I found some info on this band from a couple of obituaries (below), and Facebook.

"Buster" was Charles, and his sisters were Helen "Bea", Bonnie and Joan – so it looks like they later added one more sister to the band:
Charles E. "Buster" Puffenbarger - Died 2-16-2002 – Cancer. Born 6-17-1929 - Played accordion - He was one of the The Puffenbarger Kids who appeared on The Old Dominion Barn Dance variety show and a member of A Touch Of Class - Played alongside Chet Atkins, Mother Maybelle Carter and Grandpa Jones.

Stewart, Helen Elizabeth, 80, of Mt.

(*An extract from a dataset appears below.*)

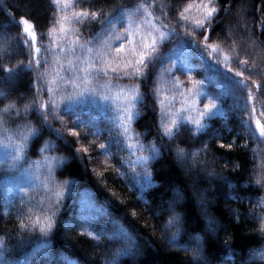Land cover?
Here are the masks:
<instances>
[{"label": "trees", "instance_id": "1", "mask_svg": "<svg viewBox=\"0 0 264 264\" xmlns=\"http://www.w3.org/2000/svg\"><path fill=\"white\" fill-rule=\"evenodd\" d=\"M256 119L264 0H0V264H264ZM25 135L20 181L4 145Z\"/></svg>", "mask_w": 264, "mask_h": 264}, {"label": "snow or ice", "instance_id": "2", "mask_svg": "<svg viewBox=\"0 0 264 264\" xmlns=\"http://www.w3.org/2000/svg\"><path fill=\"white\" fill-rule=\"evenodd\" d=\"M54 2H58V0H54ZM97 2H99V0H97ZM217 10L215 8L211 9V11L208 13V21L207 23H211L215 17L213 16V13H215ZM93 15L95 16L96 14L93 13ZM181 16H183V13H181ZM98 20L100 19L99 17L97 18ZM184 19H187L186 17H184ZM104 23L108 24V25H114L113 21H112V17H109L107 20L103 21ZM24 24H27L28 21L27 20H23ZM199 24V22H198ZM201 28H203V25H200ZM210 31V29H209ZM105 34L107 35V30H105ZM92 42L89 41V44H91ZM147 48L149 49H154L156 46V40L150 38L149 43H147V45H145ZM89 51H91L89 49ZM115 51L117 52H123L124 51V46L123 43H121L120 45H117L115 48ZM108 55H111V52L108 53ZM138 55V60L137 63L140 65H144L145 64V57L142 54H137ZM30 65H31V61L29 63V65H25L24 68L25 69H29L30 70ZM135 71H139V68L134 69ZM8 71L9 74V78L12 77V73L9 70H5ZM98 74H103V75H107L108 73L104 70H97ZM113 72H115V69H112ZM149 73L147 71V69H145V72L143 74V78L146 79L148 78ZM33 87H35V85L33 84ZM38 95V93H37ZM21 100L24 99V97H20ZM98 98L94 95V93L89 90L83 94H81L80 96L77 97H69L68 103L69 104H80V103H90L94 100H97ZM104 99L106 100L107 97H104ZM137 97L133 96L132 100L136 101ZM39 107V106H37ZM5 112H7V109H5ZM203 115V114H202ZM209 118L211 119V117L214 115V113L212 112L211 108L209 109L208 112ZM129 119H131V116L128 117ZM197 127H200L199 122H197ZM181 129H177L175 131V133L171 132V131H165V135H168L170 139L173 138V136L178 137L180 135ZM260 135L264 136V128H261L260 130ZM28 137L25 136H21L20 140L21 142L19 144H5L4 147L10 149V151L7 153L9 159L7 161H5L8 170L13 171L16 176L17 179L20 181H24L26 177L31 178L32 173L30 172V169L25 167L26 164H28V161L25 157V147H26V142H27ZM101 147H104L103 145ZM221 148H224L225 145L223 143L220 144ZM153 151H155V149H153ZM257 182L262 184V186H264V168L261 169L258 177H257ZM27 185L25 183H20L18 185L19 191H23L24 188Z\"/></svg>", "mask_w": 264, "mask_h": 264}, {"label": "rangeland", "instance_id": "3", "mask_svg": "<svg viewBox=\"0 0 264 264\" xmlns=\"http://www.w3.org/2000/svg\"><path fill=\"white\" fill-rule=\"evenodd\" d=\"M26 29H28V26H26ZM29 35H31V36H33V34L31 33V32H29ZM29 41H30V39H29ZM115 41H116V39L114 40V42L106 49L107 51H112V50H114V45H115ZM101 49H103V47H101ZM32 54V56L33 57H36V55H37V51H32L31 52ZM113 62V61H112ZM106 63H110V62H106ZM105 63V64H106ZM97 64L98 63H96L95 65H93V64H88L87 66H88V68H89V70H88V75H91V74H98V71L97 70H104V68L106 67L105 66V64H99L98 66H97ZM97 66V67H96ZM94 67H96V68H94ZM191 85V84H190ZM189 85V86H190ZM182 88V87H181ZM180 88V92H181V96H180V98H177L176 96H174V97H172V102H175V104H176V101L177 100H179L181 103H184V105H186L185 107L186 108H191V110H195L196 109V105H197V103H198V94L197 93H195V85L193 86V85H191L189 88H183V89H181ZM85 92H87V91H85ZM169 96H172L171 94L169 95ZM165 100V99H164ZM178 109V107H176V110ZM175 114V113H174ZM187 119L188 120H191L189 117H187ZM256 123H259V121H256ZM261 128H262V126L260 125V123L258 124V130H259V132H260V130H261ZM177 156H178V158H181L182 156L179 154V153H177ZM209 174V176L210 177H213L214 175L212 174V173H208ZM173 244V243H172Z\"/></svg>", "mask_w": 264, "mask_h": 264}]
</instances>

Washington, died Wednesday, June 7, 2006. She was the former Helen Puffenbarger and began her country music career in the 1940's along with her siblings Bonnie, Buster and younger sister, Joan, under the Puffenbarger Kids) at radio station WSVA in Harrisonburg, VA. In 1948, the "Puffenbarger Kids" became members of the "Old Dominion Barn Dance" located in Richmond, VA. In 1949, the "Puffenbarger Kids" were invited to join the "Mid-Day Merry-Go-Round" on station WNOX in Knoxville, TN. Later that year, Helen was asked by Mother Maybelle Carter to join the Carter Family band as a regular on WSM's "Grand Ole Opry."
Helen's son left a comment on John Carter Cash's page about his mother's time with the Carter Family band, and how she had lived with June Carter for two years. There's a lot more, if you want to look up the junior Cash, it's all there.

Going to finish up this 3-part series with a Chet Atkins. I don't have his WRVA press photo, but I saw it in the Old Dominion video posted in part 1, where he was called "Chester Atkins." This is a tune off his first album, released in 1953, called Black Mountain Rag:

It's hard to just say a few sentences about Chet Atkins, so I will leave it there and let the guitar do the talking.

5 comments:

Debra She Who Seeks said...

Are you intending to write a book or article using all this research? Or are you simply doing it all for the benefit of your blog readers? If so, thanks!

Blueberry said...

oh no... this is it. I just get curious about some things and wonder how they got started. Details, trivia, faded glory!

Dr. Monkey Von Monkerstein said...

Love.

lindley09 said...

Hey, I was just google-ing my grandfather one night and came across your page. My grandfather was Buster Puffenbarger, of "Bonnie, Bea, and Buster". If you ever want anymore information just let me know! Thanks for doing this, it made my families night to read all your info :)

Blueberry said...

lindley: That is very cool! I love these old press photos and glad I could put something together about them. The pictures are all hanging on my wall. Thanks for stopping by!